The desert air slams into me as I burst through the door. The stars look too sharp. The world feels tilted.

“Mom!” I yell. “You’re driving!”

She’s already behind me, aimed for the driver’s door of my car.

Mormor watches from the passenger seat as I climb in back, Willow in my arms. “Hold her, boy. Don’t let go.”

I slam the door closed and adjust Willow’s head against my chest. “Drive!”

Gravel sprays as the tires catch. The car fishtails once, then launches forward.

Behind us, the first flickers of orange light climb into the sky.

I look back through the window. Dad and the uncles walk out the front door, dragging an unconscious Phoenix between them, silhouettes against the growing blaze. The cabin goes up fast—dry wood and gasoline. Flames roar through the roof, eating every secret inside.

The road stretches ahead like an open wound. Blacktop, sand, stars. Nothing else.

Mom’s behind the wheel, jaw locked, eyes burning holes through the windshield. She drives like the law doesn’t exist—like the whole world narrowed to one command: don’t stop.

“Twenty-four minutes to the hospital,” she says, voice flat with focus.

“Make it fifteen,” I say quietly.

Mormor mutters a prayer in Norwegian, fingers flying over her beads.

I look down at Willow. Her skin is slick and cold, her lips pale. Her chest rises in shallow jerks.

“Hey,” I whisper. “Stay with me, yeah? You hear me?”
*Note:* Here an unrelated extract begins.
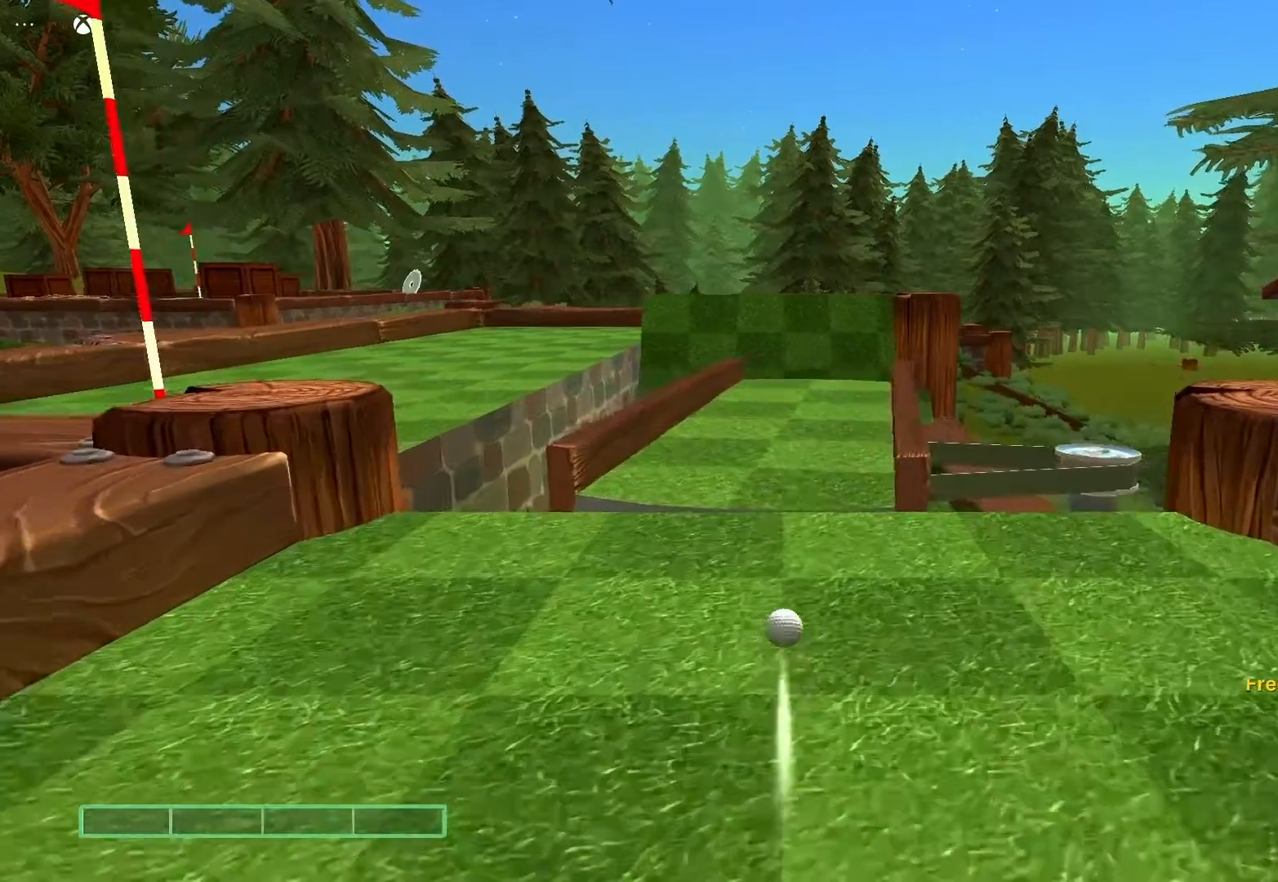
{"buttons": [], "left_stick": "center", "right_stick": "center", "events": []}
Her eyes flicker, unfocused. A small groan escapes her lips, but not words.

Her breath rattles, shallow and uneven, and every sound she makes feels like the universe tearing one stitch looser.

“Hey—hey, look at me.” I try to find her through the blur. I hold her face, trying to be exceptionally gentle, but my hands are shaking so damn bad. “You’re going to be all right. We’re almost to the hospital. Just hold on, Willow.”

She tries to answer, but it’s just a hiss of air, a faint sound that might be my name or a curse. Sweat slicks her skin, her hair is matted to her temple.

Every bump in the road is a hammer blow. My chest aches with every one. I can feel her slipping.

My mother’s voice cuts through the noise of our frantic sprint through the desert. “How’s she doing?”

“She’s not—” My throat locks up. “She’s not okay.”

I press my forehead to Willow’s. “Stay with me,” I whisper. “You don’t get to check out now, you hear me? You’ve got a list. Think of all the assholes that are still out there. You’ve got blood left to spill.”

But for one awful second, everything inside her goes still. I freeze. The world folds in on itself.

Then she breathes—a shallow, gasping drag of air—and I start shaking harder than before. Relief and terror taste the same.

“She’s fighting,” Mormor mutters with sympathy from the passenger seat. “Brave girl.”

I look down at her face, pale beneath the fever-flush.

And suddenly, I can’t see anything beyond this car.

I try to picture life without her—me, the empty penthouse, Hattie waiting in the living room, the neon lights outside—and there’s just static.

Nothing. A hole. I can’t see it because it can’t exist. Without her, there is no world.

I kiss her forehead, her temple, anywhere I can reach. “Don’t you dare,” I whisper. “Don’t you fucking dare leave me.”